'Leftovers' can be oh-so polished.

Leopard graphic from Apple/WWDC07Yes, you guessed it. The most visible highlight of this year’s WWDC keynote is a brand spanking new web site for Apple.com. That’s it folks. Nothing to see here. Move along now. Or is it?
More seriously, I bet the average Mac user is going to be baffled, still waiting for those über-features that were so hush-hush that Stevey couldn’t tell us last year, but had to wait until now to announce. You know which ones I’m talking about: those that never existed in the first place. I mean, really, is this it? If the new Finder and the new skin and the glorified back up application (aka TimeMachine) is all they’ve got then I’m seriously thinking they made a huge mistake announcing a $129 price tag for this cat. $59 would be more like it. Why? Because Leopard is such an indifferent product to the end-user it just doesn’t make sense. What gives?
Well, Leopard is what Leopard was always meant to be: a developer’s release. It’s touted to sport the most significant and numerous improvements under the hood than any other version of OS X since 10.2. The kernel has been extensively optimised, Core Animation is slated to ‘change the way applications look’ multiplying the ‘bling factor’ several times, XCode and the other Dev. Tools are revamped (new major XCode release, DTrace etc), resolution independence and many others.

The rest of the features Steve Jobs announced are cool, but very minor. They closely resemble features that never made it in previous releases, but were now sufficiently polished to be included in Leopard, i.e leftovers: The brand new Finder we were promised, but never got 4.5 years ago — I hope this one is significantly improved — see multithreading. ‘Stacks’, originally rumoured back in spring/summer 2002 to come along with Jaguar, they were even part of the Jaguar betas for a while as ‘Piles’, but were pulled from the final version for reasons unknown (to me at least). The virtual desktops, UNIX converts (among others) have been craving for, ever since 10.0 hit the stores in March 2001. An assortment of minor, largely uninteresting improvements to iChat and the abuse err. milking of Apple’s Coverflow acquisition. One noteworthy ‘improvement’ is the homogenisation of the User Interface; at last Apple can — at least try to — be consistent with its own HIG, although I reckon the chaos with custom widgets will continue for many years to come, if not forever.
What will undoubtedly cause many to raise an eyebrow (or two) is Apple’s release of Safari for Windows. It is baffling why Apple did not release iChat for Windows, but did so with Safari. iChat on Windows would certainly make it a much more useful application than what it is now. Port iChat to Windows and add MSN support.

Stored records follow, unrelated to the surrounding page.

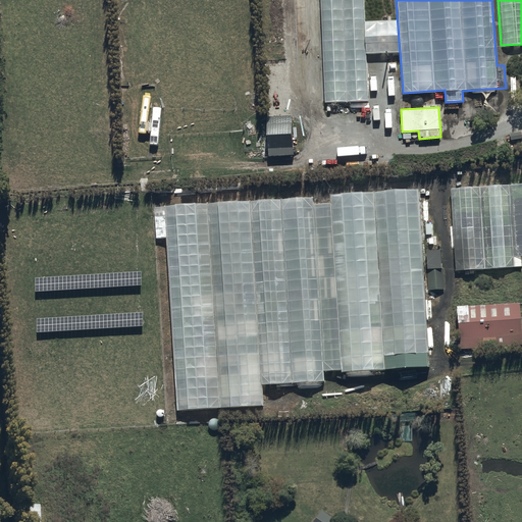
[(292,116),(265,117),(267,156),(275,156),(276,165),(292,164),(292,155),(293,155),(292,116)]
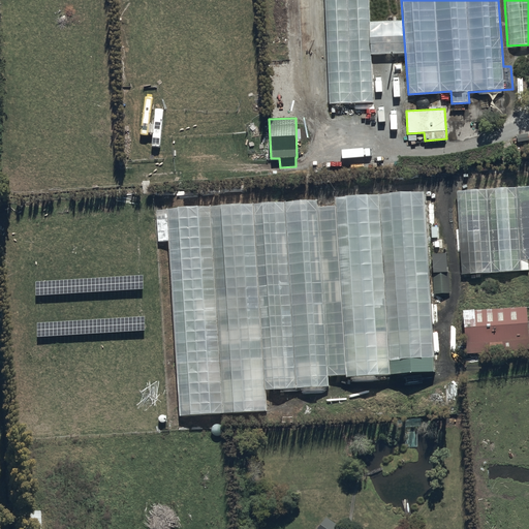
[(459,191),(456,191),(458,227),(455,227),(456,252),(460,252),(462,275),(528,271),(528,258),(528,180),(485,183),(485,188),(479,188),(479,185),(459,186),(459,191)]
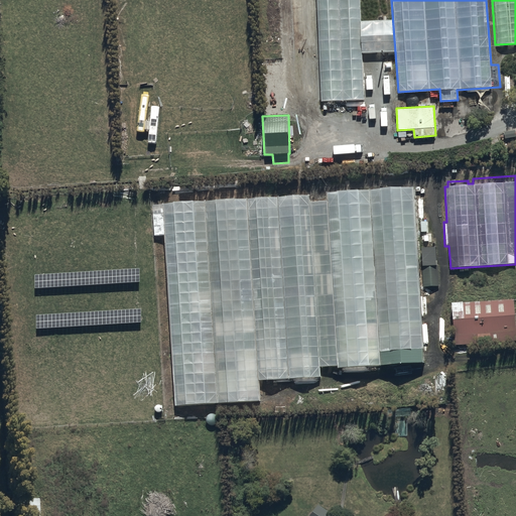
[(310,195),(151,205),(152,235),(164,235),(174,405),(260,400),(259,380),(319,376),(318,367),(423,361),(423,347),(429,347),(428,330),(421,331),(420,316),(426,316),(425,297),(421,297),(420,287),(438,286),(436,247),(417,248),(413,185),(326,191),(327,201),(310,202),(310,195)]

There are few reasons for which Apple might want to release Safari on Windows. It doesn’t seem like a trojan horse, in the sense that Safari alone, despite it being by far the fastest and technically superior browser out there, cannot convince someone to drop Windows and get a Mac. Then, there’s no immediate monetary gain to Apple from doing so. There must be some other reason, and some may argue that Apple did it to promote Safari as a viable alternative, pushing for its adoption and thus increasing its browser market share so that more of the Web works great with the Mac and the iPhone. I don’t buy that: Safari and Firefox are both highly conformant to standards and pages written for one work great on the other, with very very few exceptions. Apple has nothing to worry about when it comes to compatibility on the Web: Safari does it like the best of them. Actually, Safari is — and has been for years — the best of them. 🙂
I cannot but think that Apple made a mistake with Leopard. By taking so long to release it and having people believe (well, those that actually believe Steve, anyway) that there were numerous ‘top-secret features’ to be announced it raised expectations. And in the end, it doesn’t matter how much polish you put onto it, if there’s no substance, well, there’s no substance. And while the part of the Mac users that drool every time they see anything coming out of Cupertino will probably do so again, to many budget conscious end-users Leopard will probably seem lacking the substance it should’ve had given the time it took to develop it. It seems nice, it’s certainly an improvement, but it’s probably not worth it. Then again, the improved performance, the brand new over-the-top (but hopefully useful) Finder and the prospect of amazing new apps using Core Animation alone might be enough to convince some that are not getting a new Mac to shell out for it. For those of us that have followed OS X from day one, it certainly seems like Leopard equals a lot of under the hood work, Core Animation and a bunch of leftover features from previous releases. Needless to say, if you’re a developer Leopard is a must. If not you can probably live without it for the time being, but this will most certainly change once third-party applications start depending on its new APIs. And something tells me that won’t take too long.
[Update: John Gruber at Daring Fireball has some interesting things to say about the keynote. One thing that never crossed my mind and that he absolutely nails, is search revenue as a reason for porting Safari to Windows.]